ABOUT THIS EXERCISE: Word for word, copy out the data below, omitting pictures.

Saved data entries:
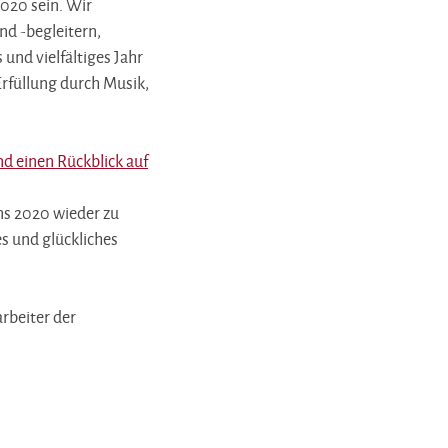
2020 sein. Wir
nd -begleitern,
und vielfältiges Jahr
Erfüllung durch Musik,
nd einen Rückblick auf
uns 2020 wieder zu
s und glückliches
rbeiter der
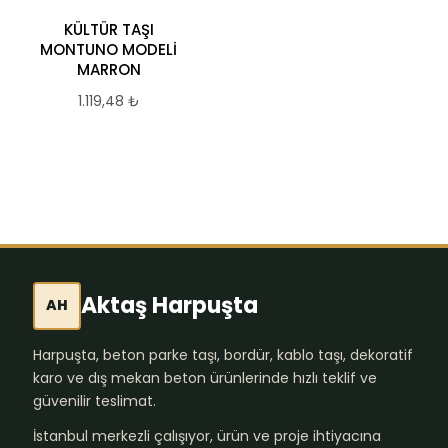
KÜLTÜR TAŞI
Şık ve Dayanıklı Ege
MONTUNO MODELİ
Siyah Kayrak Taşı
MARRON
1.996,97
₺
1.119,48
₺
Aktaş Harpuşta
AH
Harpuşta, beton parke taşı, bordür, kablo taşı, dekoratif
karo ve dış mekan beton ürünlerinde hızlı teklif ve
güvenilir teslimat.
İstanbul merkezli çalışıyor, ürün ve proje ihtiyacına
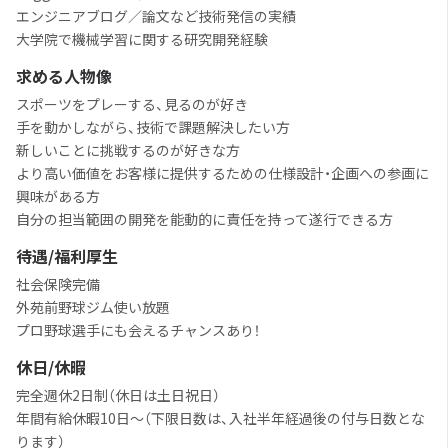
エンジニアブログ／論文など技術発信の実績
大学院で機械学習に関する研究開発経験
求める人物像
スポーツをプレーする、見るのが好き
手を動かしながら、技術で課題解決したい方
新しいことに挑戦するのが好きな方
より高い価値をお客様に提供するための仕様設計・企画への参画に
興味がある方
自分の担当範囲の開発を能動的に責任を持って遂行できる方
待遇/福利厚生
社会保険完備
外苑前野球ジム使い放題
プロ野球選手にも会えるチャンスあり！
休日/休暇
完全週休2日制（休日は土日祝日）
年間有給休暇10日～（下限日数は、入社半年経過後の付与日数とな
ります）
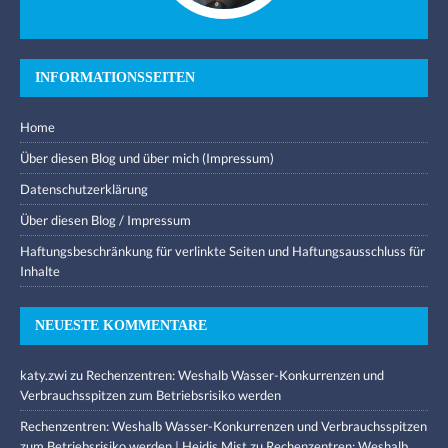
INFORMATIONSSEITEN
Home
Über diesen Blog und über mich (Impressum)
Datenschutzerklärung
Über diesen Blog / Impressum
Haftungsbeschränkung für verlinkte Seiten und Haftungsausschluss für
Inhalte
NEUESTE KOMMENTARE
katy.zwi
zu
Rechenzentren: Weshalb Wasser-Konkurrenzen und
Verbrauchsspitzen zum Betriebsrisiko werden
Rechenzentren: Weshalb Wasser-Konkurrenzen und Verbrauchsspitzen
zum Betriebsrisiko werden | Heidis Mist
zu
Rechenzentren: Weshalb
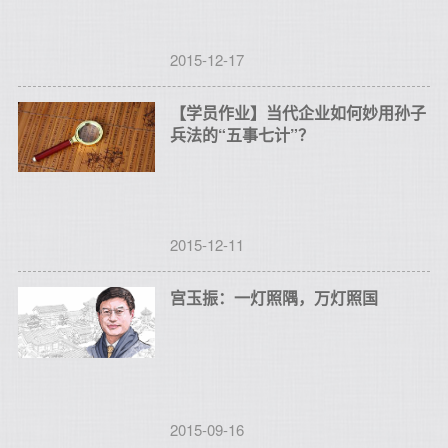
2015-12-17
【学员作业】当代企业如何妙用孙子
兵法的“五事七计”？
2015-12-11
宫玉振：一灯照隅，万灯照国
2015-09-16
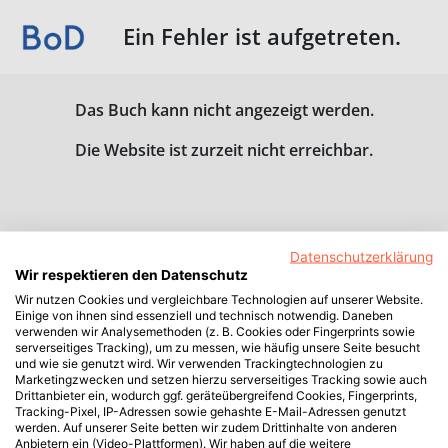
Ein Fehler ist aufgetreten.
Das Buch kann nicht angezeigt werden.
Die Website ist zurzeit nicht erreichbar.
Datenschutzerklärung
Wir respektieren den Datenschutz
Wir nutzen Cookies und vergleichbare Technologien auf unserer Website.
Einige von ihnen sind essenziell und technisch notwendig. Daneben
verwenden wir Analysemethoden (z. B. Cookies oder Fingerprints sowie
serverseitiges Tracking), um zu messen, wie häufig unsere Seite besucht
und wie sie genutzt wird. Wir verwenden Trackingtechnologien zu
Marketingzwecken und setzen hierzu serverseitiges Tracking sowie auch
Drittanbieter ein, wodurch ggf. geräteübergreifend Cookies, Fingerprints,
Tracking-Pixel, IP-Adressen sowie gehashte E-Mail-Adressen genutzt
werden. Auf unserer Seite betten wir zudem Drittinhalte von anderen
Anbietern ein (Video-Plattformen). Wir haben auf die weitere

REPLY TO THE TASK:
2020 sein. Wir
nd -begleitern,
und vielfältiges Jahr
Erfüllung durch Musik,
nd einen Rückblick auf
uns 2020 wieder zu
s und glückliches
rbeiter der
KÜLTÜR TAŞI
Şık ve Dayanıklı Ege
MONTUNO MODELİ
Siyah Kayrak Taşı
MARRON
1.996,97
₺
1.119,48
₺
Aktaş Harpuşta
AH
Harpuşta, beton parke taşı, bordür, kablo taşı, dekoratif
karo ve dış mekan beton ürünlerinde hızlı teklif ve
güvenilir teslimat.
İstanbul merkezli çalışıyor, ürün ve proje ihtiyacına
エンジニアブログ／論文など技術発信の実績
大学院で機械学習に関する研究開発経験
求める人物像
スポーツをプレーする、見るのが好き
手を動かしながら、技術で課題解決したい方
新しいことに挑戦するのが好きな方
より高い価値をお客様に提供するための仕様設計・企画への参画に
興味がある方
自分の担当範囲の開発を能動的に責任を持って遂行できる方
待遇/福利厚生
社会保険完備
外苑前野球ジム使い放題
プロ野球選手にも会えるチャンスあり！
休日/休暇
完全週休2日制（休日は土日祝日）
年間有給休暇10日～（下限日数は、入社半年経過後の付与日数とな
ります）
INFORMATIONSSEITEN
Home
Über diesen Blog und über mich (Impressum)
Datenschutzerklärung
Über diesen Blog / Impressum
Haftungsbeschränkung für verlinkte Seiten und Haftungsausschluss für
Inhalte
NEUESTE KOMMENTARE
katy.zwi
zu
Rechenzentren: Weshalb Wasser-Konkurrenzen und
Verbrauchsspitzen zum Betriebsrisiko werden
Rechenzentren: Weshalb Wasser-Konkurrenzen und Verbrauchsspitzen
zum Betriebsrisiko werden | Heidis Mist
zu
Rechenzentren: Weshalb
2015-12-17
【学员作业】当代企业如何妙用孙子
兵法的“五事七计”？
2015-12-11
宫玉振：一灯照隅，万灯照国
2015-09-16
Ein Fehler ist aufgetreten.
Das Buch kann nicht angezeigt werden.
Die Website ist zurzeit nicht erreichbar.
Datenschutzerklärung
Wir respektieren den Datenschutz
Wir nutzen Cookies und vergleichbare Technologien auf unserer Website.
Einige von ihnen sind essenziell und technisch notwendig. Daneben
verwenden wir Analysemethoden (z. B. Cookies oder Fingerprints sowie
serverseitiges Tracking), um zu messen, wie häufig unsere Seite besucht
und wie sie genutzt wird. Wir verwenden Trackingtechnologien zu
Marketingzwecken und setzen hierzu serverseitiges Tracking sowie auch
Drittanbieter ein, wodurch ggf. geräteübergreifend Cookies, Fingerprints,
Tracking-Pixel, IP-Adressen sowie gehashte E-Mail-Adressen genutzt
werden. Auf unserer Seite betten wir zudem Drittinhalte von anderen
Anbietern ein (Video-Plattformen). Wir haben auf die weitere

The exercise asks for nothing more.